(director: Oliver Hermanus; screenwriters:Kazuo Ishiguro/based on Akira Kurosawa’s 1952 Ikiru; cinematographer: Jamie Ramsay; editor: Chris Wyatt; music: Emilie Levienaise-Farrouch; cast: Bill Nighy (Mr. Williams), Alex Sharp (Peter Wakeling), Tom Burke (Sutherland), Aimee-Lee Wood (Ms. Margaret Harris), Adrian Rawlins (Middleton), Oliver Chris (Hart), Lia Williams (Mrs. Smith), Zoe Boyle (Mrs. McMasters), Barney Fishwick (Michael), Patsy Ferran (Fiona), Michael Cochrane (Sir James), Hubert Burton (Rusbridger); Runtime: 102; MPAA Rating: NR; producers; Stephen Woolley, Elizabeth Karlsen: Sony Pictures Classics; 2022-UK)

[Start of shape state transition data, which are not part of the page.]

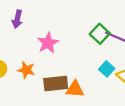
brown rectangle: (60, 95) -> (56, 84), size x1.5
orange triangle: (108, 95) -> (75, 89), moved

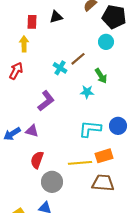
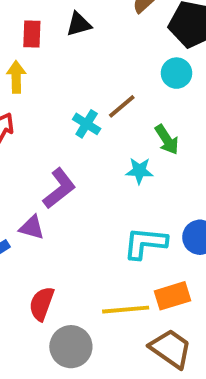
purple triangle: (32, 131) -> (32, 227), moved
brown trapezoid: (103, 183) -> (171, 349), turned 30

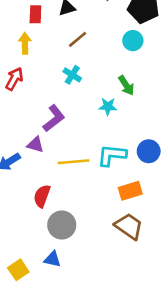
brown line: (122, 106) -> (78, 39), moved
yellow line: (126, 310) -> (74, 162), moved

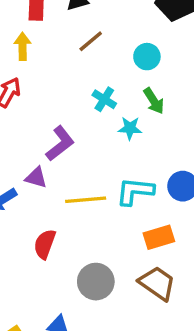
cyan circle: (133, 41) -> (147, 57), moved
cyan cross: (72, 75) -> (104, 99), moved
gray circle: (62, 225) -> (96, 282), moved

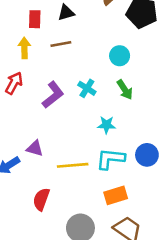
brown line: (91, 41) -> (61, 44), moved, turned 30
cyan star: (130, 128) -> (107, 125), moved
purple L-shape: (60, 143) -> (53, 95), moved
orange rectangle: (159, 237) -> (116, 195), moved

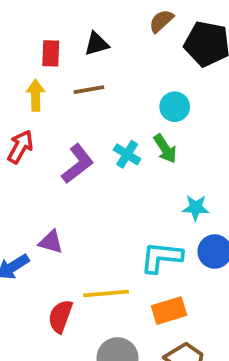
green arrow: (125, 90) -> (165, 149), moved
cyan star: (107, 125) -> (196, 208), moved
yellow line: (73, 165) -> (106, 293), moved

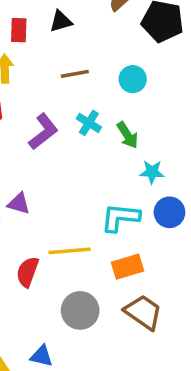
brown line: (89, 90) -> (75, 74), moved
green arrow: (165, 149) -> (127, 135), moved

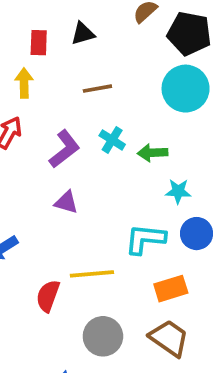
cyan circle: (133, 79) -> (186, 89), moved, size x1.6
green arrow: (127, 135) -> (153, 153), turned 120
purple triangle: (19, 204) -> (66, 202), moved
orange rectangle: (127, 267) -> (171, 289), moved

The provocative and stylish drama gets an exceptional starring performance from Bill Nighy.

Reviewed by Dennis Schwartz

South African filmmaker Oliver Hermanus (“Moffie”/”The Endless River”) directs this superb Brit remake of Akira Kurosawa’s great 1952 classic humanist film Ikiru. This version compares favorable to the original, as it’s written by the Nobel Prize-winning novelist Kazuo Ishiguro.

Ikiru is based on Leo Tolstoy’s 1886 novella The Death of Ivan Ilyich. Here the provocative and stylish drama gets an exceptional starring performance from Bill Nighy. It’s the tale of a man’s 11th-hour redemption. Though it keeps the same plot, its Tokyo setting in the 1950s is replaced by the London one in the 1950s.

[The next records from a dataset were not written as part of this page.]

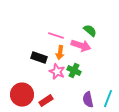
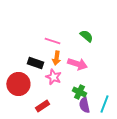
pink arrow: (81, 46) -> (77, 64), moved
green cross: (74, 71) -> (79, 92), moved
red circle: (22, 95) -> (18, 84), moved

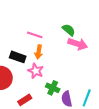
pink arrow: (77, 64) -> (78, 44), moved
green cross: (79, 92) -> (53, 88), moved

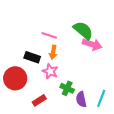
green semicircle: (69, 30) -> (83, 30), size x1.5

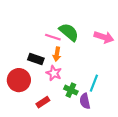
green semicircle: (83, 30) -> (69, 32), moved
pink arrow: (92, 44) -> (104, 37), moved
cyan line: (101, 98) -> (94, 83), moved

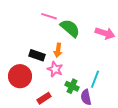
pink line: (53, 37) -> (49, 16), moved

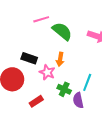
pink line: (49, 16) -> (41, 19), turned -35
orange arrow: (58, 50) -> (60, 59), moved

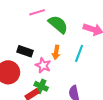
cyan line: (87, 82) -> (79, 53), moved
green cross: (64, 89) -> (41, 86), moved

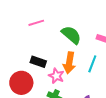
pink line: (37, 12) -> (36, 23), moved
orange arrow: (56, 52) -> (69, 63), size x1.5

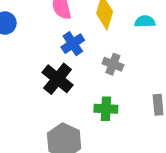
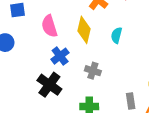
cyan semicircle: (145, 21) -> (117, 35), turned -70

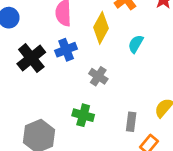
black cross: (49, 85) -> (31, 58), moved

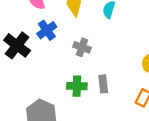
gray rectangle: (131, 122) -> (103, 84), moved

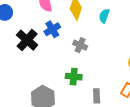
gray rectangle: (103, 84) -> (97, 96), moved

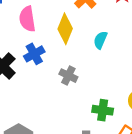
green cross: (74, 77) -> (103, 110), moved

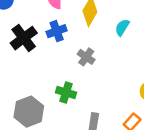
green cross: (103, 110) -> (66, 92), moved

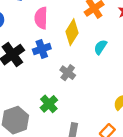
green cross: (66, 92) -> (49, 104), turned 30

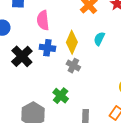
yellow diamond: (72, 32) -> (72, 42), moved
blue cross: (42, 49) -> (47, 48), turned 35

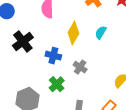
blue cross: (47, 48) -> (53, 56), moved
gray cross: (73, 66) -> (80, 67), moved

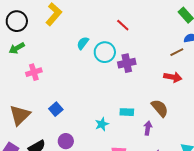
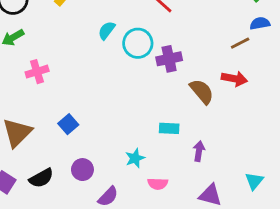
brown semicircle: (160, 108) -> (202, 91), moved
cyan star: (102, 124) -> (135, 158), moved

In 1952, in thriving London, the white men office workers, all wearing hats, look alike when seen on the street.  One of these men is the bureaucrat called Mr. Williams (Bill Nighy), an unassuming civil servant office worker for the last 20 years, living a very quiet, joyless routine life. His solitary safe life becomes threatened one day when he is diagnosed with a deadly disease and is informed he can die soon.

When he returns to work, he wants to lead a more productive life. His changed disposition is helped by Peter (Alex Sharp),  the new office hire, and by a former office staffer for him named Margaret (Aimee-Lee Wood), who has changed much and the single lady has let herself go to live a less inhibited life.

Nighy completely nails his character. He captures his soul and how it was like for him and the others like him during that post-war period in London, and does it marvelously with an understated performance.

Living premiered at the Sundance Film Festival.